A few yearn for a path to liberation but do not know where to find one. It was precisely to offer such a path that the Buddha has appeared in our midst.



(1) Aging and Death

“Venerable sir, is anyone who is born free from aging and death?”
“Great king, no one who is born is free from aging and death. Even those affluent khattiyas—rich, with great wealth and property, with abundant gold and silver, abundant treasures and commodities, abundant wealth and grain—because they have been born, are not free from aging and death. Even those affluent brahmins … affluent householders—rich … with abundant wealth and grain—because they have been born, are not free from aging and death. Even those monks who are arahants, whose taints are destroyed, who have lived the holy life, done what had to be done, laid down the burden, reached their own goal, utterly destroyed the fetters of existence, and are completely liberated through final knowledge: even for them this body is subject to breaking up, subject to being laid down"

“The beautiful chariots of kings wear out,
This body too undergoes decay.
But the Dhamma of the good does not decay:
So the good proclaim along with the good.”

(2) The Simile of the Mountain

"I have been engaged in those affairs of kingship, with the intoxication of sovereignty, who are obsessed by greed for sensual pleasures."
"As aging and death are rolling in on me, venerable sir, what else should be done but to live by the Dhamma, to live righteously, and to do wholesome and meritorious deeds?"

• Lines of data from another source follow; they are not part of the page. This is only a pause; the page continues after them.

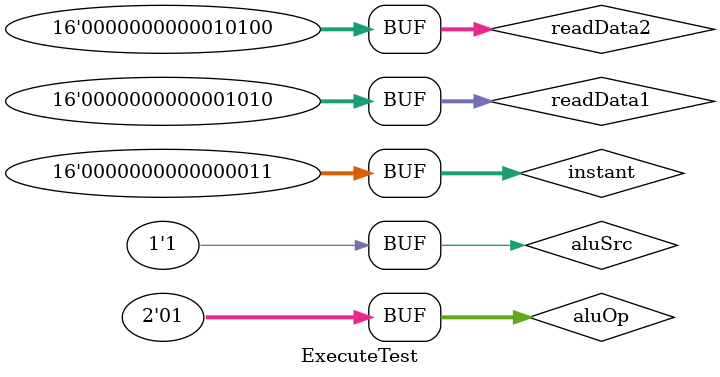
<source format=v>
`timescale 1ns / 1ps


module ExecuteTest;

	// Inputs
	reg [15:0] readData1;
	reg [15:0] readData2;
	reg [15:0] instant;
	reg aluSrc;
	reg [1:0] aluOp;

	// Outputs
	wire [15:0] aluOut;
	wire zero;

	// Instantiate the Unit Under Test (UUT)
	Execute uut (
		.readData1(readData1), 
		.readData2(readData2), 
		.instant(instant), 
		.aluSrc(aluSrc), 
		.aluOp(aluOp), 
		.aluOut(aluOut), 
		.zero(zero)
	);

	initial begin
		// Initialize Inputs
		readData1 = 0;
		readData2 = 0;
		instant = 0;
		aluSrc = 0;
		aluOp = 0;

		// Wait 100 ns for global reset to finish
		#100;
		readData1 = 10;
		readData2 = 20;
		instant = 0;
		aluSrc = 0;
		aluOp = 2'b00;
		
		#100;
		readData1 = 10;
		readData2 = 20;
		instant = 3;
		aluSrc = 1;
		aluOp = 2'b00;
		
		
		#100;
		readData1 = 10;
		readData2 = 20;
		instant = 3;
		aluSrc = 1;
		aluOp = 2'b01;
        
		// Add stimulus here

	end
      
endmodule


</source>
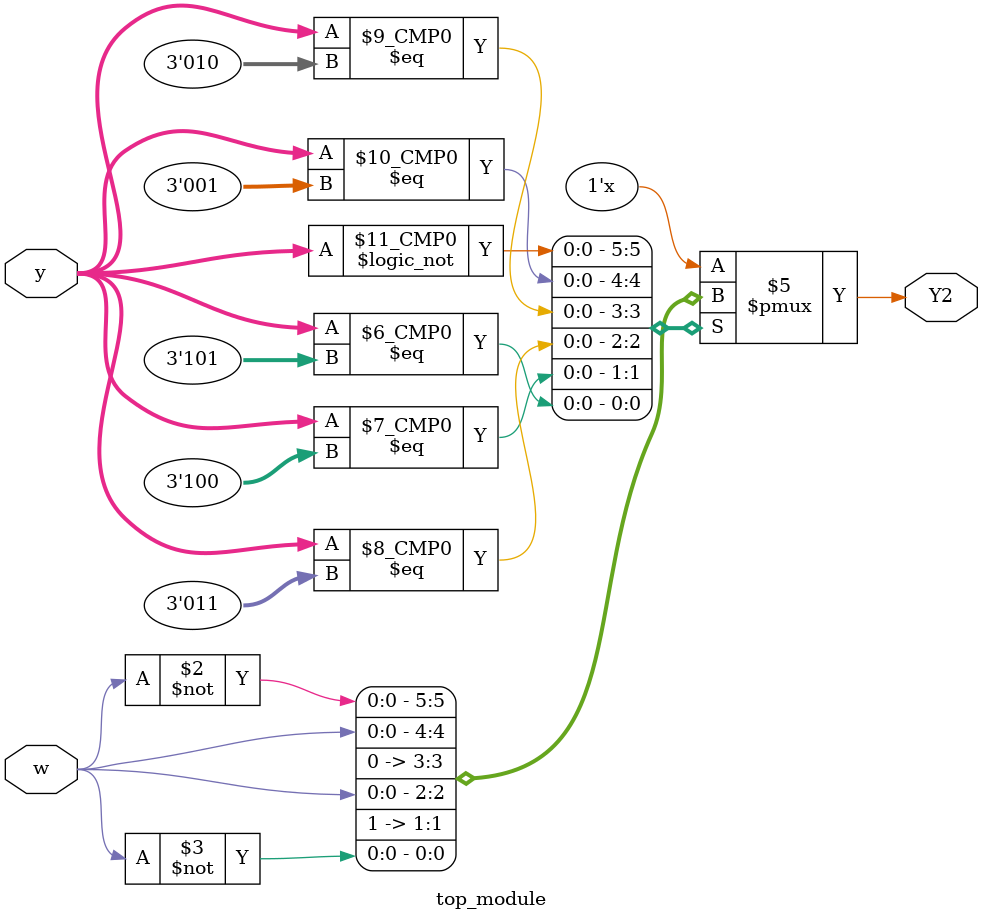
<source format=sv>
module top_module(
    input [3:1] y,
    input w,
    output reg Y2
);

always @(*) begin
    case (y)
        3'b000: Y2 = ~w;
        3'b001: Y2 = w;
        3'b010: Y2 = 1'b0;
        3'b011: Y2 = w;
        3'b100: Y2 = 1'b1;
        3'b101: Y2 = ~w;
        default: Y2 = 1'bx;
    endcase
end

endmodule

</source>
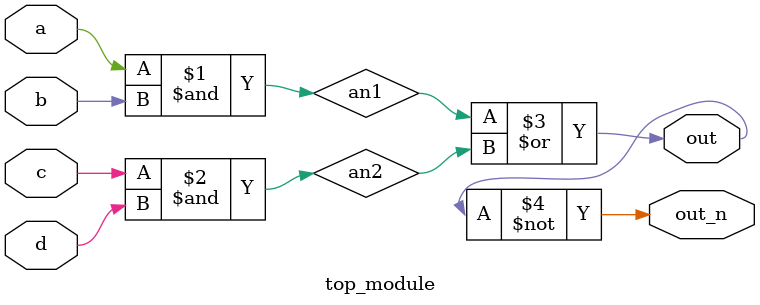
<source format=sv>
`default_nettype none
module top_module(
    input   wire logic a,b,c,d,
    output  logic out,
    output  logic out_n   ); 
    
    var logic an1,an2;
    assign an1 = a&b ;
    assign an2 = c&d ;
    assign out =an1|an2 ;
    assign out_n = ~out ;

endmodule

</source>
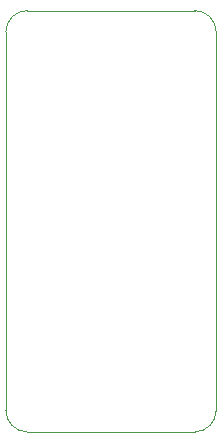
<source format=gm1>
%TF.GenerationSoftware,KiCad,Pcbnew,8.0.3*%
%TF.CreationDate,2024-08-13T20:23:53+02:00*%
%TF.ProjectId,xiao_nrf52840_breakout,7869616f-5f6e-4726-9635-323834305f62,rev?*%
%TF.SameCoordinates,Original*%
%TF.FileFunction,Profile,NP*%
%FSLAX46Y46*%
G04 Gerber Fmt 4.6, Leading zero omitted, Abs format (unit mm)*
G04 Created by KiCad (PCBNEW 8.0.3) date 2024-08-13 20:23:53*
%MOMM*%
%LPD*%
G01*
G04 APERTURE LIST*
%TA.AperFunction,Profile*%
%ADD10C,0.100000*%
%TD*%
G04 APERTURE END LIST*
D10*
X149400000Y-128668902D02*
G75*
G02*
X147599998Y-126868902I0J1800002D01*
G01*
X147600000Y-126868902D02*
X147600000Y-94800000D01*
X163600000Y-93000000D02*
G75*
G02*
X165400000Y-94800000I0J-1800000D01*
G01*
X165400000Y-126868902D02*
G75*
G02*
X163600000Y-128668900I-1800000J2D01*
G01*
X149400000Y-93000000D02*
X163600000Y-93000000D01*
X163600000Y-128668902D02*
X149400000Y-128668902D01*
X165400000Y-94800000D02*
X165400000Y-126868902D01*
X147600000Y-94800000D02*
G75*
G02*
X149400000Y-93000000I1800000J0D01*
G01*
M02*

</source>
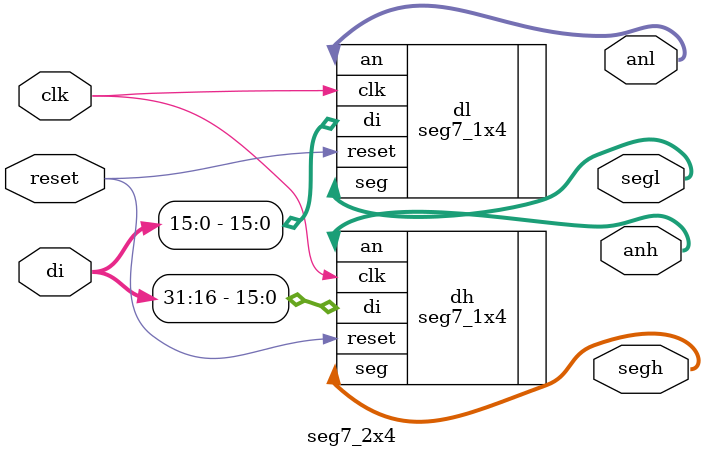
<source format=v>
module seg7_2x4
  (
   input wire	     clk,
   input wire	     reset,
   input wire [31:0] di,
   output wire [7:0] segl,
   output wire [3:0] anl,
   output wire [7:0] segh,
   output wire [3:0] anh
   );
   
   seg7_1x4 dl
     (
      .clk(clk),
      .reset(reset),
      .di(di[15:0]),
      .seg(segl),
      .an(anl)
      );
   
   seg7_1x4 dh
     (
      .clk(clk),
      .reset(reset),
      .di(di[31:16]),
      .seg(segh),
      .an(anh)
      );
   
endmodule // seg7_2x4

</source>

“Venerable sir, kings intoxicated with the intoxication of sovereignty, obsessed by greed for sensual pleasures, who have attained stable control in their country and rule over a great sphere of territory, conquer by means of elephant battles, cavalry battles, chariot battles, and infantry battles; but there is no hope of victory by such battles, no chance of success, when aging and death are rolling in. In this royal court, venerable sir, there are counselors who, when the enemies arrive, are capable of dividing them by subterfuge; but there is no hope of victory by subterfuge, no chance of success, when aging and death are rolling in. In this royal court, venerable sir, there exists abundant bullion and gold stored in vaults and lofts, and with such wealth we are capable of mollifying the enemies when they come; but there is no hope of victory by wealth, no chance of success, when aging and death are rolling in. As aging and death are rolling in on me, venerable sir, what else should I do but live by the Dhamma, live righteously, and do wholesome and meritorious deeds?”

“Just as mountains of solid rock,
Massive, reaching to the sky,
Might draw together from all sides,
Crushing all in the four quarters—
So aging and death come
Rolling over living beings—

They spare none along the way
But come crushing everything.

“There’s no hope there for victory
By elephant troops, chariots, and infantry.
One can’t defeat them by subterfuge,
Or buy them off by means of wealth.

“Therefore a person of wisdom here,
Out of regard for his own good,
Steadfast, should settle faith
In the Buddha, Dhamma, and Saṅgha.

“When one conducts oneself by Dhamma
With body, speech, and mind,
They praise one here in the present life,
And after death one rejoices in heaven.”

(3) The Divine Messengers

There is a person of bad conduct in body, speech, and mind. On the dissolution of the body, after death, he is reborn in the plane of misery, in a bad destination, in a lower world, in hell.
There the warders of hell seize him by both arms and take him before Yama, the Lord of Death:
This man, your majesty, had no respect for father and mother, nor for ascetics and brahmins, nor did he honor the elders of the family. May your majesty inflict due punishment on him!